• [Records contained in a dataset]
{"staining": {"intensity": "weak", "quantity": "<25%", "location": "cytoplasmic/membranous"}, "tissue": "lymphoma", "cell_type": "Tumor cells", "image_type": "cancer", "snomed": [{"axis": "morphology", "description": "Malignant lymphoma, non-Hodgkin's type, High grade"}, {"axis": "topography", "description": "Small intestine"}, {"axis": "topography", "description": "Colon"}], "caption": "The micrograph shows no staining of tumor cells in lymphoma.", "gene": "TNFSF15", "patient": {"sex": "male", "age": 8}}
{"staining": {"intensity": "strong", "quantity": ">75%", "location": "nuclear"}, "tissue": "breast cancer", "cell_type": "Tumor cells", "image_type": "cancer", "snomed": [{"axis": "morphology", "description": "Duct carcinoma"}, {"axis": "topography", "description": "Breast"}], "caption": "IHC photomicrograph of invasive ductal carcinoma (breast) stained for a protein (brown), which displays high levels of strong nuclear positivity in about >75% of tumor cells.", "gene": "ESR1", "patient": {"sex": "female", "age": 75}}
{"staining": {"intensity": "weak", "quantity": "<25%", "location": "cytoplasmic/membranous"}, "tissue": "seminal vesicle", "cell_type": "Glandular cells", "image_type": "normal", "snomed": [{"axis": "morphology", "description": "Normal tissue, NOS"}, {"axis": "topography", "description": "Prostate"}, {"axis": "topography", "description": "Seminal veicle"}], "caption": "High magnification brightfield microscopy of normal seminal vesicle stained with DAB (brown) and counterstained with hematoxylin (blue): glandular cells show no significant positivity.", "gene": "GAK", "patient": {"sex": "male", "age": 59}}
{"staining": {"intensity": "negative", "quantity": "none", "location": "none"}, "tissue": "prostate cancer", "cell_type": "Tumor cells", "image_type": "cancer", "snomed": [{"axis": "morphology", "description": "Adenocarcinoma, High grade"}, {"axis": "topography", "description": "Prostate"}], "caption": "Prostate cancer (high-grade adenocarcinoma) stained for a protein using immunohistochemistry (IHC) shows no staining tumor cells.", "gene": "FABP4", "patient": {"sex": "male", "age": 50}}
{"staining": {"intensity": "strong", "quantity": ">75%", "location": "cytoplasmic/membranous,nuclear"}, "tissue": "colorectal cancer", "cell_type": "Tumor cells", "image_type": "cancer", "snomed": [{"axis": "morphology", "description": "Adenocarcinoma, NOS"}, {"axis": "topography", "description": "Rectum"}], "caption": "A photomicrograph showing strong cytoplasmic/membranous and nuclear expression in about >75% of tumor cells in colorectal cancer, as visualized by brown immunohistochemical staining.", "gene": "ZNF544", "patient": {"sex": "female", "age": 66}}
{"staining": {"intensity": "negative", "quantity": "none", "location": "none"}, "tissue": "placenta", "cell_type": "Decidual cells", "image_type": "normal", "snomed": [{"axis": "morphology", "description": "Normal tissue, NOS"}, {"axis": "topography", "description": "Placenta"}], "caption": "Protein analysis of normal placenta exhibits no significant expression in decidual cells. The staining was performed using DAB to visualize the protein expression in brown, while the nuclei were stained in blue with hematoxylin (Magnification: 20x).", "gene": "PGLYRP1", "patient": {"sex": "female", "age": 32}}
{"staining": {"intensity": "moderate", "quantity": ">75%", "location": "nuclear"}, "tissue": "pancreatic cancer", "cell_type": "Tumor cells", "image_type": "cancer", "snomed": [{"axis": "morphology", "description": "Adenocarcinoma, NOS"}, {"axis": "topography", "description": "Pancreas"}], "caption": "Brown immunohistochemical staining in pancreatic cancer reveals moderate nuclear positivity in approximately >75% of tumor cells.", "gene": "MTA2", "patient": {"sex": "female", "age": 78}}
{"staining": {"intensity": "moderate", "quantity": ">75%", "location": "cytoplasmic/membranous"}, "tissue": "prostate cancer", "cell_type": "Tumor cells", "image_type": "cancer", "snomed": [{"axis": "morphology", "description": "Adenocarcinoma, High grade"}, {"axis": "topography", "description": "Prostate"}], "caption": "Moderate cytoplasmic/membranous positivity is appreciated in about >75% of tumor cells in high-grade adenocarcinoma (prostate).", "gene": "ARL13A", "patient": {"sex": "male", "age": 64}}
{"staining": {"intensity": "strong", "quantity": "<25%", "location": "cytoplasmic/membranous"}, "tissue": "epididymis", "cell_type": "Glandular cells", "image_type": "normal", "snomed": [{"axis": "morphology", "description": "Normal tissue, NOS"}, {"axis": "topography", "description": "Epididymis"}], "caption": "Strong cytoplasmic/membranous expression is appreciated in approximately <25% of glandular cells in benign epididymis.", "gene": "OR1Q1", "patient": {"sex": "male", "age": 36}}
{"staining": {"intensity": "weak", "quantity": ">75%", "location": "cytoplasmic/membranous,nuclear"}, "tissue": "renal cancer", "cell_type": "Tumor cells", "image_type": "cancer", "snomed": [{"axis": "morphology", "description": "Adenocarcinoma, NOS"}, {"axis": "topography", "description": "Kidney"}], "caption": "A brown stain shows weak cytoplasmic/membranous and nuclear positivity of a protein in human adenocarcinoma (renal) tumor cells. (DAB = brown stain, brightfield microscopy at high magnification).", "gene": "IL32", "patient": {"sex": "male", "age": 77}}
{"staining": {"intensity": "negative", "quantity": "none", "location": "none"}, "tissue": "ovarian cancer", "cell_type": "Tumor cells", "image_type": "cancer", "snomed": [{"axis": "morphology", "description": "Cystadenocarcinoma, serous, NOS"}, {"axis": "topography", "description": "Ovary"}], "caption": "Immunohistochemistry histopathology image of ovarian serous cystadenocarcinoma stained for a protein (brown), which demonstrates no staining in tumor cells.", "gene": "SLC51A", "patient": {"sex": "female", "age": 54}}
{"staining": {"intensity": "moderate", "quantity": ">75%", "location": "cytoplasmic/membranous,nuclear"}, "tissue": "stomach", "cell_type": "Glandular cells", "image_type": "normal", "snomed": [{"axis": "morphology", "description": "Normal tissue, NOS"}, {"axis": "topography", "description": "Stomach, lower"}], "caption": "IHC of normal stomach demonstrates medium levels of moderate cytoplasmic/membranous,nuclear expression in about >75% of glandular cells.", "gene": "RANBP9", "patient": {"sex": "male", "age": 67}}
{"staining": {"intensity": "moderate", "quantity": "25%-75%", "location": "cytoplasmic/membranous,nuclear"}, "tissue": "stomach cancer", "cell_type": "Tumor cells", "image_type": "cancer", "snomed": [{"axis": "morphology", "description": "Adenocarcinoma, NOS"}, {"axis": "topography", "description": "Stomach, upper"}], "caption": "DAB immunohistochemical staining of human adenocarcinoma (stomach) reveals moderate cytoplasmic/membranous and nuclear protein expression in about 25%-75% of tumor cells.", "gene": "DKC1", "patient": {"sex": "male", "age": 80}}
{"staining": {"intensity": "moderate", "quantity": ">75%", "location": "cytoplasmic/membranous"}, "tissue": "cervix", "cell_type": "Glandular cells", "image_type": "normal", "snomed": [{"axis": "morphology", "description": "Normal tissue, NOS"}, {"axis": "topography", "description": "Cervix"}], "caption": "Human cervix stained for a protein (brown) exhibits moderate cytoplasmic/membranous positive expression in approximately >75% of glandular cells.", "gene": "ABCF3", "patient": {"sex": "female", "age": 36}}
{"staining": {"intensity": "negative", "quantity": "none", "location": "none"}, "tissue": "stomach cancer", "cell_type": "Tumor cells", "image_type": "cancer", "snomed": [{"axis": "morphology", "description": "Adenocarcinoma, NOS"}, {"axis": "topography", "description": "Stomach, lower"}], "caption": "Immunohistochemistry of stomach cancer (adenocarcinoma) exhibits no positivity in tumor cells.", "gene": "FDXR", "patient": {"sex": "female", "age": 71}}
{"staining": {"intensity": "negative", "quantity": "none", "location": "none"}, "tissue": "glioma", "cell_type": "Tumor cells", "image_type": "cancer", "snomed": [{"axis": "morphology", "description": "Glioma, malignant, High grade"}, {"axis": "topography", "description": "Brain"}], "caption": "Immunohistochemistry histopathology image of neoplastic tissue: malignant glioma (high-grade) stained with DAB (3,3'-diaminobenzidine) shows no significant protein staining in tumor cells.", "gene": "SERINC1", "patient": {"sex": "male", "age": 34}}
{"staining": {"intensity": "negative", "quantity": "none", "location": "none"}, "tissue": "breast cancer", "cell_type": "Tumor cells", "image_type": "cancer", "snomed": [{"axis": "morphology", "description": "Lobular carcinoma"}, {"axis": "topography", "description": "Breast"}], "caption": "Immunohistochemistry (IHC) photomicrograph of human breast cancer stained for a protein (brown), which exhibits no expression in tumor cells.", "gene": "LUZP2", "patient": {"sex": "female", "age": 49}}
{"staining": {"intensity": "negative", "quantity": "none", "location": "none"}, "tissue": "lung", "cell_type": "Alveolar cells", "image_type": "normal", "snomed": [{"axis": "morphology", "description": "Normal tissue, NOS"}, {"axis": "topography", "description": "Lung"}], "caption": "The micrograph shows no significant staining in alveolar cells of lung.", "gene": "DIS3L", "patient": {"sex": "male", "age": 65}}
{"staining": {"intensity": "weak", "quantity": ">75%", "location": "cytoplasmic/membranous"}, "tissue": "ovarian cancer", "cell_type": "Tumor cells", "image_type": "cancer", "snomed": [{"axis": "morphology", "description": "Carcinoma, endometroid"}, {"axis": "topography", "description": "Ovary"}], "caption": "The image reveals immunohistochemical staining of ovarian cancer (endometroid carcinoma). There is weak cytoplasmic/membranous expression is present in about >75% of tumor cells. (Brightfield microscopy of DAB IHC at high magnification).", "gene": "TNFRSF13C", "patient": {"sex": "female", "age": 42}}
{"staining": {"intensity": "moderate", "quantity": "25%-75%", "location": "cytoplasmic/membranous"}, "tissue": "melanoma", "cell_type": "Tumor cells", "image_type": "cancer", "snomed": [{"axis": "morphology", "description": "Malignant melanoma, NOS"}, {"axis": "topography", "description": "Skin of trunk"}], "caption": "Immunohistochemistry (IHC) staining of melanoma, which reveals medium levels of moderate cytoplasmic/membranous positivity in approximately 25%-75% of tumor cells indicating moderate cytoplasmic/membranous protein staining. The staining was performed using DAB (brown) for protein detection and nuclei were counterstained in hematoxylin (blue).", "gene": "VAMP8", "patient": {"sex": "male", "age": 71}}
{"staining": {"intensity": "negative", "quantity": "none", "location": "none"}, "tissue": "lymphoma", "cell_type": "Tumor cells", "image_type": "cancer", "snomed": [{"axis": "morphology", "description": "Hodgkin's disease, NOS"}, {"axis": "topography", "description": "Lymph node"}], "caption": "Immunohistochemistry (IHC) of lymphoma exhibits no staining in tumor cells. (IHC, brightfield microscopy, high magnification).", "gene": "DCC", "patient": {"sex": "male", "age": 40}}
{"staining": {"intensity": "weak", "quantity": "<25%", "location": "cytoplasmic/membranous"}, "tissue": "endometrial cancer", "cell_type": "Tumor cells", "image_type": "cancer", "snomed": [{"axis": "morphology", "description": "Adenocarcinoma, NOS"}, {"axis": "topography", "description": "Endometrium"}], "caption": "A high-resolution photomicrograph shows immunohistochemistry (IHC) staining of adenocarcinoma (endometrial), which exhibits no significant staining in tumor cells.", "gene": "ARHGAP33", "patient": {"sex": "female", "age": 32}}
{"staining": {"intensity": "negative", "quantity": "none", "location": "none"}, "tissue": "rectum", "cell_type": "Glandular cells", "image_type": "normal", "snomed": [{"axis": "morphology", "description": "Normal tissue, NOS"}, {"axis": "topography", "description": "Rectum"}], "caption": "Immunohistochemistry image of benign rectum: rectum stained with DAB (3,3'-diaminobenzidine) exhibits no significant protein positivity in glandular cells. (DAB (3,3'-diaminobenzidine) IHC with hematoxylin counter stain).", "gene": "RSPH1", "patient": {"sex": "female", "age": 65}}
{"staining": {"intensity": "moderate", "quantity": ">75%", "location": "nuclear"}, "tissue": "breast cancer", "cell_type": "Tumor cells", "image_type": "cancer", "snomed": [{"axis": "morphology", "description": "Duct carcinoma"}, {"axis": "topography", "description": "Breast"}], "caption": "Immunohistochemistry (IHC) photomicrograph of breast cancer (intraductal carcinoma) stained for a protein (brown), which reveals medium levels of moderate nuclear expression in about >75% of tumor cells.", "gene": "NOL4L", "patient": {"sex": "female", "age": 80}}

• [Instructions for the task]
Return only the lines above that run from the opening line through the line containing "photomicrograph of invasive", exactly as written.

• [Response for this exercise]
{"staining": {"intensity": "weak", "quantity": "<25%", "location": "cytoplasmic/membranous"}, "tissue": "lymphoma", "cell_type": "Tumor cells", "image_type": "cancer", "snomed": [{"axis": "morphology", "description": "Malignant lymphoma, non-Hodgkin's type, High grade"}, {"axis": "topography", "description": "Small intestine"}, {"axis": "topography", "description": "Colon"}], "caption": "The micrograph shows no staining of tumor cells in lymphoma.", "gene": "TNFSF15", "patient": {"sex": "male", "age": 8}}
{"staining": {"intensity": "strong", "quantity": ">75%", "location": "nuclear"}, "tissue": "breast cancer", "cell_type": "Tumor cells", "image_type": "cancer", "snomed": [{"axis": "morphology", "description": "Duct carcinoma"}, {"axis": "topography", "description": "Breast"}], "caption": "IHC photomicrograph of invasive ductal carcinoma (breast) stained for a protein (brown), which displays high levels of strong nuclear positivity in about >75% of tumor cells.", "gene": "ESR1", "patient": {"sex": "female", "age": 75}}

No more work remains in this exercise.